Immersive Teaching and Research in Data Sciences via Cloud Computing

Legends Ballroom - Robinson-Whitman

Many talk about cloud computing, some try, yet only few succeed, since cloud computing follows a new paradigm which needs to be learned and understood. This talk is about what cloud computing means to academic teachers and researchers in data sciences and how to take advantage of it. With public cloud computing a new era for research and higher education begins. Scientists, educators and students can now work on advanced high capacity technological infrastructures without having to build them or to comply with rigid and limiting access protocols.
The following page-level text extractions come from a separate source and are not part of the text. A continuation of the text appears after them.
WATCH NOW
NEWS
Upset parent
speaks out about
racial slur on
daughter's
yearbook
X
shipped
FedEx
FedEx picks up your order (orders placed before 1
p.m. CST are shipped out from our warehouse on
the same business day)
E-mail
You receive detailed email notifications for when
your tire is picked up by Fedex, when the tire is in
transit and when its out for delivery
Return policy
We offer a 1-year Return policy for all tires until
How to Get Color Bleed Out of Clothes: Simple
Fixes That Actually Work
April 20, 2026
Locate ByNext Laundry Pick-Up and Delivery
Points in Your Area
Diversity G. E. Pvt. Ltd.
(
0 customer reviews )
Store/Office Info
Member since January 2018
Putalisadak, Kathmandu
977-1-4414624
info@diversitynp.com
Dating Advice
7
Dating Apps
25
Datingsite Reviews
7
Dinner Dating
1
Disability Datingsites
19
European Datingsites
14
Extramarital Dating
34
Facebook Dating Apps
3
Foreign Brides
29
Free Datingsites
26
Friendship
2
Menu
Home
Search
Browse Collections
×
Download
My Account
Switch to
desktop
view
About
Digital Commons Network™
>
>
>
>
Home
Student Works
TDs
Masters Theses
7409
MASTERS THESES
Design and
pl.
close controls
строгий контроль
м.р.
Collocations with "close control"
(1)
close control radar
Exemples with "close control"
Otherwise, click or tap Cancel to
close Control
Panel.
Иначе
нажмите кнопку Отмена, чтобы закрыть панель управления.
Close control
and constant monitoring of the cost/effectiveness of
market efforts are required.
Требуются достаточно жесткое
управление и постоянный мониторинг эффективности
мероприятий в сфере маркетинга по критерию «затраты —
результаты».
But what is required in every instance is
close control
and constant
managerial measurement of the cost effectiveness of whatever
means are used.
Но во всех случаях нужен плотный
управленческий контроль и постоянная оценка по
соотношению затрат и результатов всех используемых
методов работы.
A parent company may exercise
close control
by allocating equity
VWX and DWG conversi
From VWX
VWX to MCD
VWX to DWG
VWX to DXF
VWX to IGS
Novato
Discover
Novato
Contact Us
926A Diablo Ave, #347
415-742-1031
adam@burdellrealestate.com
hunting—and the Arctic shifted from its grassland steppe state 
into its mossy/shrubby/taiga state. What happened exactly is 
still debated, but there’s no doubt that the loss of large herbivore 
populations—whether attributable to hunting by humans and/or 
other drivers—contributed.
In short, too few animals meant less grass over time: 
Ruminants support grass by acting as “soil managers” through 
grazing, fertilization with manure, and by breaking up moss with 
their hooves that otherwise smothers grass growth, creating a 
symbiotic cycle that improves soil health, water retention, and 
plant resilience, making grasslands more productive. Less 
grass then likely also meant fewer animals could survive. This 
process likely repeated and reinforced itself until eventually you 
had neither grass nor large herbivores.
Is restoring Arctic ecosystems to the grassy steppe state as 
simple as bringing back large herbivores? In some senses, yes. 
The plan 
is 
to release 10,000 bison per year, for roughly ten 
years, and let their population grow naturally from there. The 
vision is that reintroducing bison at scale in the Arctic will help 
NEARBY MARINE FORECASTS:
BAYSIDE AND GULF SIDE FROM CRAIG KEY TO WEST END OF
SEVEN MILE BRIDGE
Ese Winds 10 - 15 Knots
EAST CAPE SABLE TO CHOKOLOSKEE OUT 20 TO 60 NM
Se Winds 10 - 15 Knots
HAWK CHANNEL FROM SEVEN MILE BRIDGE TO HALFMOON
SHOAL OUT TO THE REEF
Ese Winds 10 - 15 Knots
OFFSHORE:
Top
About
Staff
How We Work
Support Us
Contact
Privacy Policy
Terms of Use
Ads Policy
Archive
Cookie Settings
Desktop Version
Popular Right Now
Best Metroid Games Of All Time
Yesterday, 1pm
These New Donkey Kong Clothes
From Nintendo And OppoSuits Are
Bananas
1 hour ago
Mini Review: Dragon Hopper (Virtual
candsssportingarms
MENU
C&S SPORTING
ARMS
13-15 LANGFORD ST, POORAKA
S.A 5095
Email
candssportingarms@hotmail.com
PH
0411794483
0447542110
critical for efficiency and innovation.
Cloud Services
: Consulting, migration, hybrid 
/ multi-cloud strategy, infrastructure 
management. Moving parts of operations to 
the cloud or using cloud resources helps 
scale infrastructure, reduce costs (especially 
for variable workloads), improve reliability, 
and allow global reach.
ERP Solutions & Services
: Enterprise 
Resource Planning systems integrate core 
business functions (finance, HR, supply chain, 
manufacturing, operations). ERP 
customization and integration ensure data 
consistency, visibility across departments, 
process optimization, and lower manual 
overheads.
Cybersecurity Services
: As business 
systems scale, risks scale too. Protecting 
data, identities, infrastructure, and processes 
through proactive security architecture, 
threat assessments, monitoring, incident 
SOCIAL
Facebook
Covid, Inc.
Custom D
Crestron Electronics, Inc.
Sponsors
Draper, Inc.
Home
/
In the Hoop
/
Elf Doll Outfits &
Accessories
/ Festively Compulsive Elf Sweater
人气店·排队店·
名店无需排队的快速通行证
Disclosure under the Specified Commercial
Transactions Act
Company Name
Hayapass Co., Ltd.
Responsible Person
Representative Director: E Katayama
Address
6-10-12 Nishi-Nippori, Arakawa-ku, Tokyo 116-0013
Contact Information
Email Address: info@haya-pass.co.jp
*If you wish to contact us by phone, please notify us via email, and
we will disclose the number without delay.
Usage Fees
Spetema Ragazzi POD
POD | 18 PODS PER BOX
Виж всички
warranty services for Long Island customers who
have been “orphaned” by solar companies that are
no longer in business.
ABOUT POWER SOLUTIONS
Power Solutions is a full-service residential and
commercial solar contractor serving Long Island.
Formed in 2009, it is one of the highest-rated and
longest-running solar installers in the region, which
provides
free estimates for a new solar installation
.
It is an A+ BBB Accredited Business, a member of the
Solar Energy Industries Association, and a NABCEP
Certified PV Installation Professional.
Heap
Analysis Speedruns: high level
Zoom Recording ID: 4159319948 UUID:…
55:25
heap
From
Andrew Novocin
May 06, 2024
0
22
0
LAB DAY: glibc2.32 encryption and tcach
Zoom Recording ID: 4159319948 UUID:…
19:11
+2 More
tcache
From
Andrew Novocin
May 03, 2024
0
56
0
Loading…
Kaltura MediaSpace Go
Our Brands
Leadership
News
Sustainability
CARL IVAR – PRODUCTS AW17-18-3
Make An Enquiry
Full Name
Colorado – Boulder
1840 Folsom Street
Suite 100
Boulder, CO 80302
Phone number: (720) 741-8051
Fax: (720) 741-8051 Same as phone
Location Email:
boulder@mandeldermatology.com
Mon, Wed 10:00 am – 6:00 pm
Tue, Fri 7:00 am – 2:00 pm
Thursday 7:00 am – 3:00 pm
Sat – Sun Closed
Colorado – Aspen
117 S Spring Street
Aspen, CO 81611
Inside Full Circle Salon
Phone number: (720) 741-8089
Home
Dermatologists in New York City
Thanks to the cloud's pay-per-use and virtual machine models, they rent the resources and the software they need for the time they want, get the keys to full ownership, and work and share with little limitation. In addition, the centralized nature of the cloud and the users' ubiquitous access to its capabilities should make it straightforward for every user to share with others any reusable artifacts. This is a new ecosystem for open science, open education and open innovation. What is missing is bridging software. We propose such software to help data scientists, educators and students take advantage of this new ecosystem: R, Python, Mathematica, Spreadsheets, etc. are made accessible as articulated, programmable and collaborative components within a virtual research and education environment (VRE). The result is astonishing and requires some adaptation in the way we think: Teachers can easily prepare interactive learning environments and share them like documents in Google Docs; students can share their sessions to solve problems in collaboration. Costs may be hidden to the students by allowing them to access temporarily shared institution-owned resources or using tokens that a teacher can generate using institutional cloud accounts. This includes on-line-courses. The talk includes examples using Amazon EC2 and Microsoft's Azure such as: 1. Constructing a collaborative environment articulated around an R session to teach statistics, 2. Creating enhanced spreadsheets to demonstrate variations of chemical molecules, 3. Creating and sharing interactive dashboards for financial analysis, 4. Reproducible research via VREs. Many things which used to be in the hands of large organizations or corporations such as science gateways, and big data treatment are now at the reach of any talented analyst, teacher, or researcher. Come and see.

Karim Chine's picture
Karim has been designing and building large scale distributed software for over a decade. Born in Tunisia, he moved to Paris in 1997, graduated from Ecole Polytechnique and Telecom ParisTech and worked several years at Schlumberger and IBM R&D departments. In 2006, Karim moved to Cambridge and worked at EBI and at Imperial College. In 2008, he created "Cloud Era Ltd" and started the design of a ubiquitous and collaborative platform for data science in the cloud. Karim is part of the European commission Experts group for e-Infratsructure and cloud computing projects and he is the author of Elastic-R.